__EXTRACTED DATA__:
|---|

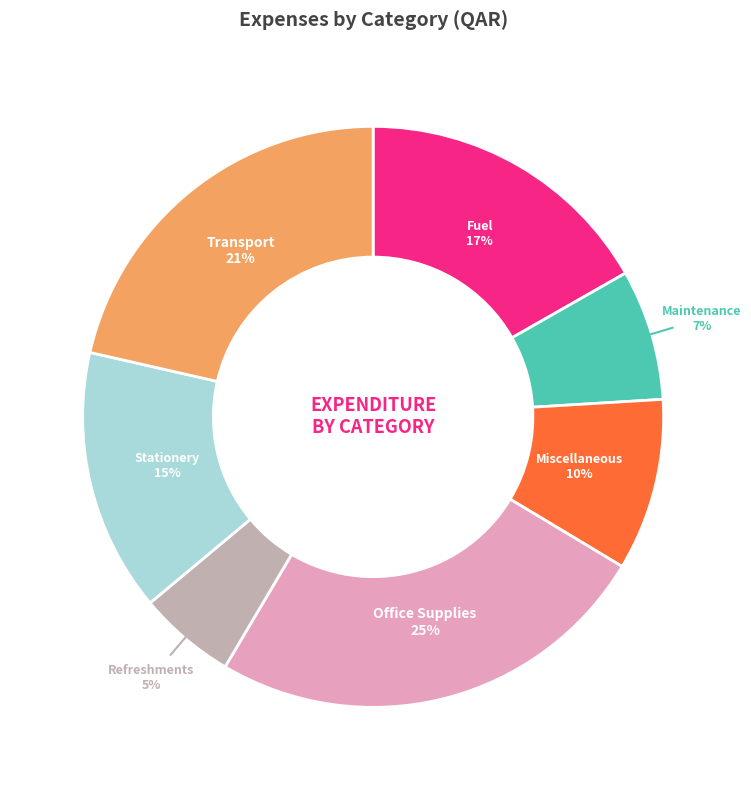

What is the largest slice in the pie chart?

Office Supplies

|---|

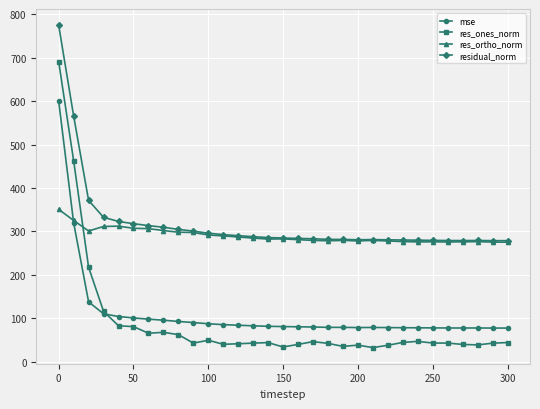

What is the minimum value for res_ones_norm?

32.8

|---|

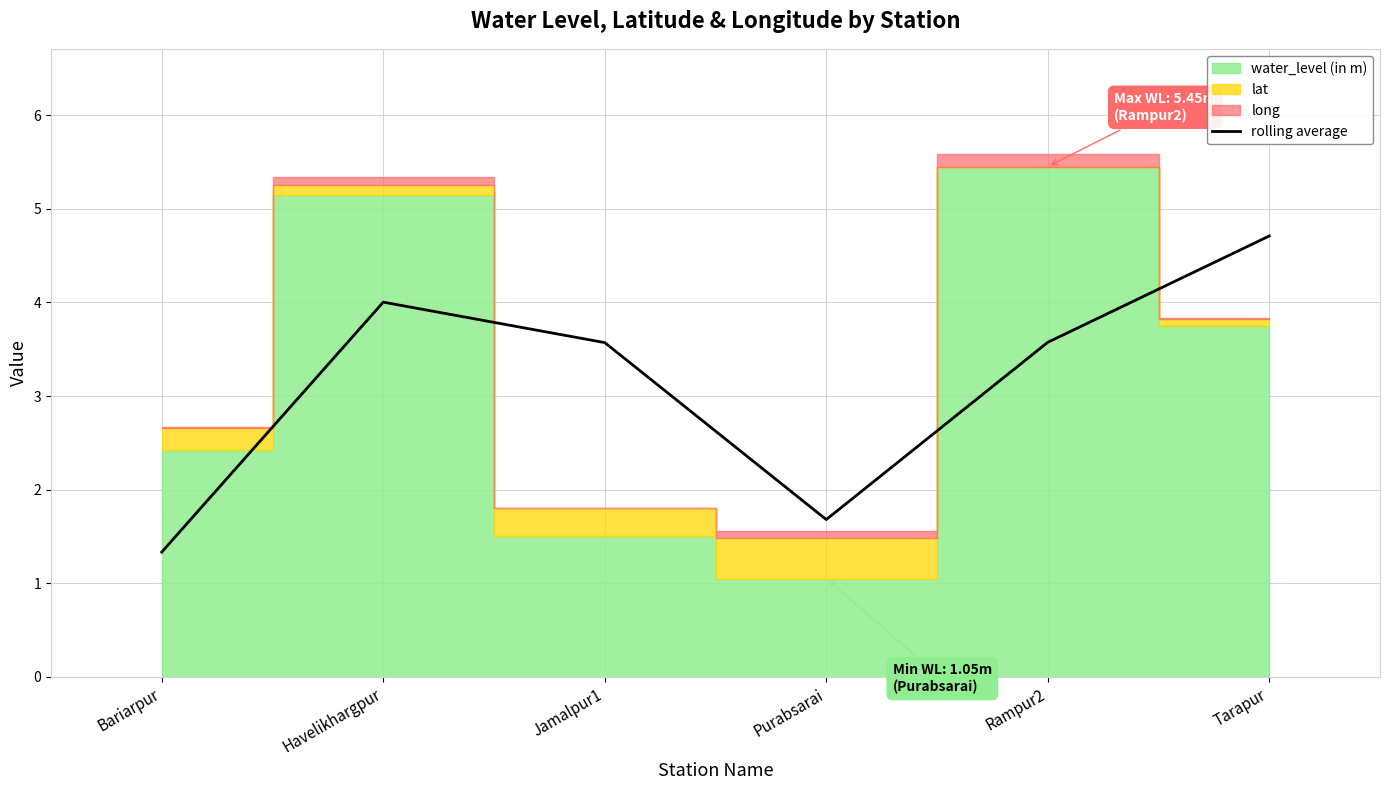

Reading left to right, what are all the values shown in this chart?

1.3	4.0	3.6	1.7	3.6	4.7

|---|

__TASK STATEMENT__: How many lines of the listing above contain the word "chart"? Reply with the number alone.

__WRITTEN ANSWER__: 2